We had a shockingly uneventful night with no need for a post-op transfusion, which we have had to do in the past. Avery has a low-grade fever (totally normal) and a lot of swelling still, but the back of her head looks beautiful and her bicoronal incision is healing as expected. My heart keeps preparing for a hiccup, but everything has been smooth thus far. I say smooth, but I really mean BETTER THAN I EVER EXPECTED AND I'M DELIRIOUSLY EXCITED ABOUT IT.
As soon as her foley was removed this morning, she motioned to stand up and immediately popped to her feet with my help. I swear sometimes I think Avery is some kind of super human. Her ability to tolerate pain and adapt to each new normal is astonishing to me.
Our plans for today include slowly introducing her food regimen, transitioning from IV pain meds to a G-Tube variant and removing her arterial line once she no longer needs frequent labs drawn.
My plans for the day include a little nap, because I'm getting too old for this. 😂 (Kiddinggg) But seriously, IV americanos for me, please. 🙋🏻 This is our first hospitalization that I HAVEN'T been pumping breastmilk for Avery (HAPPY NATIONAL BREASTFEEDING WEEK, mamas!) and I cannot believe that I kept up with it for so long. I know that pumping relationship survived solely on the grace of God because it makes me nauseated now to think about how taxing pumping for 14 months was on my body and lifestyle. That was certainly superhuman and had absolutely nothing to do with my own strength. God supplied supernatural grace during that season, like He always has. His mercies are new every morning and that's been so especially true every day of Avery's life. You just have to ask for them every day.

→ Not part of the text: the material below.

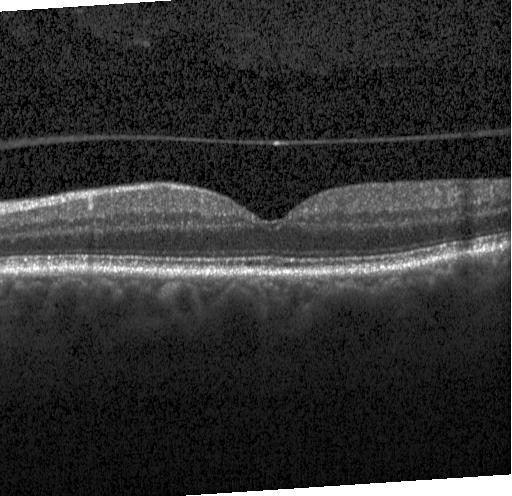

Centered on the fovea. OCT line scan. Spectral-domain OCT. Acquired on a Heidelberg Spectralis. This B-scan demonstrates neither choroidal neovascularization, diabetic macular edema, nor drusen.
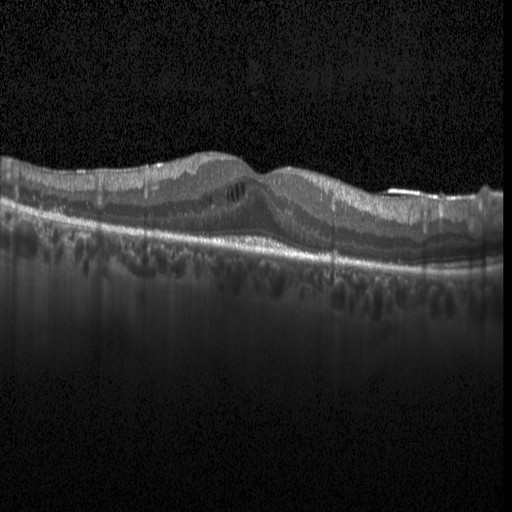
Retinal OCT cross-section, spectral-domain optical coherence tomography, horizontal scan through the fovea.
Assessment: diabetic macular edema (DME).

Once you've finished reading this post, I need you to do something for me. I need you go out and do what you've always wanted to do and say what you've been needing to say. Get on a plane and go tell the one you love that you love them (or call them, but it's better in person). Hug your babies. Call your parents. Start your business. Go back to school. Marry your girlfriend that you love already or break up with that jerk, whichever applies. Travel. Eat. Live. Make things right with God and run after His calling for your life like there's no tomorrow, because for the baby in the next room there really is no tomorrow and there is nothing like the sound of a mother's screams who just lost her child to remind you how precious and short life really is. None of us are getting out of it alive so we really have nothing to lose that won't eventually be lost. We only get one shot at any of this here on earth. Make it count.